Выбрать главу

Ущелье, про которое говорил Антон, было самым глухим и зловещим местом на Звенигоре. Это скорее было не ущелье, а небольшой и неглубокий распадок, густо заросший черемухой, боярышником, калинником, малиной, дикими яблоньками. Он начинался у южного подножия Звенигоры и тянулся в глубь каменных теснин, чуть повышаясь, километра на полтора.

Этот распадок и называли Змеиным ущельем, потому что там действительно в несметном количестве водились гадюки. Чем их привлекало это место — неизвестно. То ли зарослями малины и прочей ягоды, то ли сыростью — где-то в верховьях бил ключ, и, стекая вниз, он сочился между камней и высоченными, в рост человека, травами до самой Громотухи, которая с юга огибала Звенигору. Змеи целыми клубками висели на деревьях, свившись кольцами, грелись в солнечные дни на камнях. Но солнечных дней здесь было мало, потому что по дну распадка, облизывая камни и деревья, вечно ползали густые и едкие туманы.

Весной ущелье полыхало, как радуга. Там зацветали и черемуха, и яблони, меж камней, где посуше, пробивались поздние белые и фиолетовые подснежники, на открытых влажных полянках сплошными, ослепляющими пятнами горели лютики — точно кто разбросал по распадку золотые пластины. Но больше всего было змеиных кореньев — красно-розовых, бесстыдно ярких цветов с большими раздвоенными лепестками. Они цвели недолго, но буйно, усыпая потом камни, травы, мокрое дно распадка опавшими лепестками.
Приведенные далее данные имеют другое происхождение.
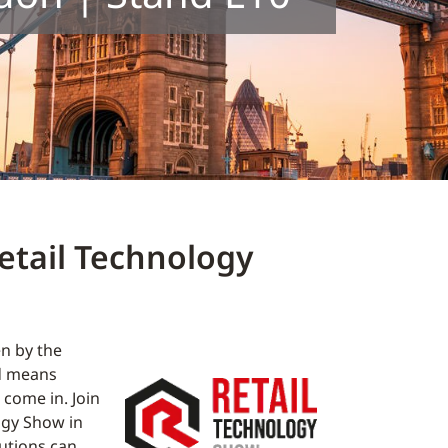
etail Technology
en by the
ad means
come in. Join
ogy Show in
utions can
Говорили еще, что именно запах этих цветов привлекает в ущелье змей со всей горы, что они жрут эти опавшие лепестки, именно опавшие, потому что к этому времени и накапливается якобы в побледневших цветочных лоскутьях тот самый смертельный яд, которым страшны эти твари.
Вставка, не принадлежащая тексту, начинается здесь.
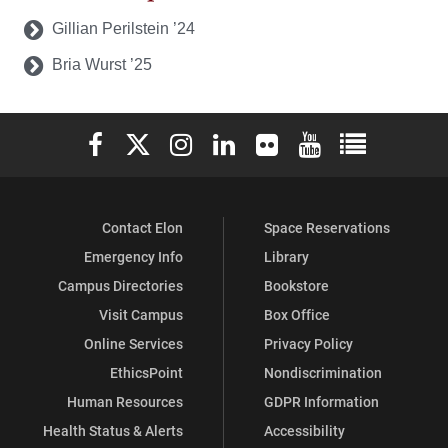
Gillian Perilstein ’24
Bria Wurst ’25
Elon University Facebook
Elon University X (formerly Twitter)
Elon University Instagram
Elon University LinkedIn
Elon University Flickr
Elon University You
Elon Universit
Contact Elon
Space Reservations
Emergency Info
Library
Campus Directories
Bookstore
Visit Campus
Box Office
Online Services
Privacy Policy
EthicsPoint
Nondiscrimination
Human Resources
GDPR Information
Health Status & Alerts
Accessibility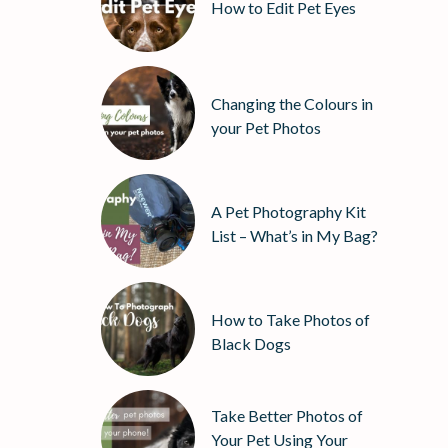
How to Edit Pet Eyes
Changing the Colours in
your Pet Photos
A Pet Photography Kit
List – What’s in My Bag?
How to Take Photos of
Black Dogs
Take Better Photos of
Your Pet Using Your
В Змеином ущелье царила вечная тишина. Птицы сюда никогда не залетали, ветер и тот редко-редко продувал сырую каменную дыру.

Осенью, когда змеи расползались по норам и каменным расселинам, уходили и спячку, в ущелье было совершенно безопасно. Люди это понимали, наверное, но уж настолько место было зловещее, что редко-редко кто осмеливался заглянуть туда на часок, обобрать куст боярышника или наломать пук калины.Но дальше, чем саженей на полсотни, заходить вглубь все равно не решались. Кроме того, ягоды, собранные в Змеином ущелье, считались не то чтобы ядовитыми — погаными, что ли.
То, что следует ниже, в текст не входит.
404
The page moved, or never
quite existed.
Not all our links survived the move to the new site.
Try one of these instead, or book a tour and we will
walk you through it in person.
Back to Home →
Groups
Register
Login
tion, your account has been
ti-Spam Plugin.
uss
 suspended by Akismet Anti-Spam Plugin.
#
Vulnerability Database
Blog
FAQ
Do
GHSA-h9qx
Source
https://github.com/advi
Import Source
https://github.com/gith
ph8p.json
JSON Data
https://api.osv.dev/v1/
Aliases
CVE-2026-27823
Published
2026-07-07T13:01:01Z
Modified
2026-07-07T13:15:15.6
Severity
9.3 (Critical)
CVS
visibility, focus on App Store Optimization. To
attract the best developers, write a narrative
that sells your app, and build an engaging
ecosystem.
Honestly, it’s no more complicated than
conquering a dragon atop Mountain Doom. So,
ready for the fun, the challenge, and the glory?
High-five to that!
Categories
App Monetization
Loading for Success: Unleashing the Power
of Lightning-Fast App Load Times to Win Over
Одним из первых, кто обнаружил и убедился, что осенью ущелье безопасно, был, пожалуй, Антон. Он года три или четыре подряд приносил оттуда целые ведра крупной, сладкой ягоды — боярки, полные мешки пламенной калины или пронзительно кислых яблок-дичков.

— Откуда? — удивлялась Устинья. — Где натокался-то?

— Там, в лесу, — неопределенно отмахивался Антон.

— Не с ущелья ли Змеиного? — подозрительно спрашивал отец. — Гляди — погань там одна растет.

— Да ты чо, батя?! — обижался Антон. — Не понимаю разве, что там поганое место!

Из яблок-дичков варили вкусный квас, из боярки и калины пекли пироги, ели, хвалили.

— Ну разве погань это? — говорил Антон. — Вкуснота одна.

…Когда братья подошли к Звенигоре, Федька остался внизу, на берегу Громотухи, а Антон зашагал в распадок.

— Дак ты постоишь где-нибудь близко, за кустом, — и обратно, — сообразил Федька.

— А ты гляди — я во-он с той скалы, которая как огурец торчит, тебе свистну и помахаю.

Скала, на которую показал Антон, была далеко, в самой глубине ущелья. Действительно, вскоре Федька услышал свист и увидел Антона на скале. Все это очень удивило и поразило Федьку.

— А ты, Антон, как это?! — озадаченно спрашивал он по дороге домой. — Не боишься змей-то как?

— А они сами меня боятся.

— Почему?

— Потому что я не тюха-матюха.

— Все обзываешься, — обиделся Федька.

Несколько дней он ходил молчаливый, что-то обдумывая. Потом вдруг сказал:

— Знаешь что? Я тоже не побоюсь… в ущелье-то.

— Скажи другому кому! Полные штаны накладешь!

— Я? Я?! — гневно крикнул Федька. — Гад ты такой! Еще надсмехаешься… Пойдем тогда!

И они опять пошли к Звенигоре. Но теперь, к удивлению Антона, Федька смело шагнул в ущелье. Шел и шел не оборачиваясь, перепрыгивая через камни, продираясь сквозь кусты, хлюпая сапогами по раскисшему дну. Только голову чуть втянул в плечи. И дошел до самой скалы, с которой в тот раз свистел Антон.

— Вот… — сказал он, останавливаясь. Лоб его был горячий и мокрый. — А то тюха да матюха я, тюха да матюха… — И мальчишка всхлипнул.